TEXT SHOWN:
I suggest you give Hulu a look. I think you’re going to love it.

Kevin’s Legacy

Yesterday was my brother Kevin’s birthday. He would have been 28. I miss that crazy bastard.

What do I mean by crazy? How about this for starters:


He loved fire. Loved it. He got a kick out of blowing huge fireballs at parties. Once, at a Phish concert, one of Kevin’s fireballs caused Trey Anastasio to stutter mid-song as it shot up above the crowd. With Kevin’s larger-than-life image on the Jumbotron screen, the fans roared as Kevin blew fireball after fireball. Until security got him.

In college he went to see the doctor because his body was doing some odd things. The diagnosis: partial liver failure. My brother didn’t drink much, and there was no family history of liver trouble, so the doctor was puzzled. He asked Kevin, “Is there anything you do that’s out of the ordinary? Something you do for fun? Something other people don’t do?”

EXERCISES TO COMPLETE:
#1 Decide whether each statement agrees with the text about Kevin: (a) Kevin would have been 28 on his birthday, (b) Kevin's family had a history of liver trouble, (c) security stopped Kevin at the Phish concert. Answer yes or no for each, quoting the deciding words of the text.
#2 Copy the text about Kevin from "I suggest you" up to and including "that crazy bastard.", word for word.
The records come from a separate source, unrelated to the text about Kevin.

[Sources of plain-text documents]
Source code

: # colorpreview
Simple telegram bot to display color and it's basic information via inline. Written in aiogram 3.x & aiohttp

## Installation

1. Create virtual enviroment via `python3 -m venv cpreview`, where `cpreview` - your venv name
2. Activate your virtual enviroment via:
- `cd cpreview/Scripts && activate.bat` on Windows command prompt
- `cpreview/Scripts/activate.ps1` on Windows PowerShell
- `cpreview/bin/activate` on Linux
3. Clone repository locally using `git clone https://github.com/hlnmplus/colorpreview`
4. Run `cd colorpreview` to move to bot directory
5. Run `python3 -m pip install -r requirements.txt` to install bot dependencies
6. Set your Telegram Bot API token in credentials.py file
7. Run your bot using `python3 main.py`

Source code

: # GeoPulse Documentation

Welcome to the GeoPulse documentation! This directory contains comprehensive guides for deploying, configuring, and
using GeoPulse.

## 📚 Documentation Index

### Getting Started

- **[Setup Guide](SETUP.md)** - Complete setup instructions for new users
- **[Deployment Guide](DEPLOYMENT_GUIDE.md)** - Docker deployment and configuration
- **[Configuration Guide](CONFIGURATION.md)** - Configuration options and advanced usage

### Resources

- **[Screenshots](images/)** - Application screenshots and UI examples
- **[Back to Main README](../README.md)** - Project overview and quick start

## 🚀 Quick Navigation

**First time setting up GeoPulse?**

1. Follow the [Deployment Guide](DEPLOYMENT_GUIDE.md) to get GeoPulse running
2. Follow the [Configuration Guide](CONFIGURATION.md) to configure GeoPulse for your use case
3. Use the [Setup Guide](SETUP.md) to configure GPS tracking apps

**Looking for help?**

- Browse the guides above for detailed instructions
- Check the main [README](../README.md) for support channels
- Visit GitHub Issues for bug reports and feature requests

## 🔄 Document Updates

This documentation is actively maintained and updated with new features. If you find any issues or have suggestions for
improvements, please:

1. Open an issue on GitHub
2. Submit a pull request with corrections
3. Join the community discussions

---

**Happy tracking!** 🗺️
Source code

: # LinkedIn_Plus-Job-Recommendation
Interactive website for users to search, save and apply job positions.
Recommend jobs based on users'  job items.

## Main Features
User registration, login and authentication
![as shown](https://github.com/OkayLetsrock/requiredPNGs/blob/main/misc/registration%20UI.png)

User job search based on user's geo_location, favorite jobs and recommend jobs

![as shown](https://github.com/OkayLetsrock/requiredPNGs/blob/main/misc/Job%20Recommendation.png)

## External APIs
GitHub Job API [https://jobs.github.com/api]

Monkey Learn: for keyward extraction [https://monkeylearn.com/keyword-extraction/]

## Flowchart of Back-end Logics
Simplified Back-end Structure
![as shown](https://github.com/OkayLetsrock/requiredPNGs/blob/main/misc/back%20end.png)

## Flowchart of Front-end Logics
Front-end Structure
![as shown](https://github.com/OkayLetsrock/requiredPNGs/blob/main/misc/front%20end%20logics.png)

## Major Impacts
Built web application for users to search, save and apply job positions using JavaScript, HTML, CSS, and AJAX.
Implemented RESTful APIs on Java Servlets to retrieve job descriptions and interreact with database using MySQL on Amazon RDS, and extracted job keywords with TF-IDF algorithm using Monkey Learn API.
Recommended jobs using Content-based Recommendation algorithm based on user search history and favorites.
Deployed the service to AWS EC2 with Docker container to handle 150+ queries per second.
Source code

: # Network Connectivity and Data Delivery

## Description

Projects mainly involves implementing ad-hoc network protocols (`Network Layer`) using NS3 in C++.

TASK RESULTS:
#1
(a) Yes: "He would have been 28."
(b) No: "there was no family history of liver trouble"
(c) Yes: "Until security got him."

#2
I suggest you give Hulu a look. I think you’re going to love it.

Kevin’s Legacy

Yesterday was my brother Kevin’s birthday. He would have been 28. I miss that crazy bastard.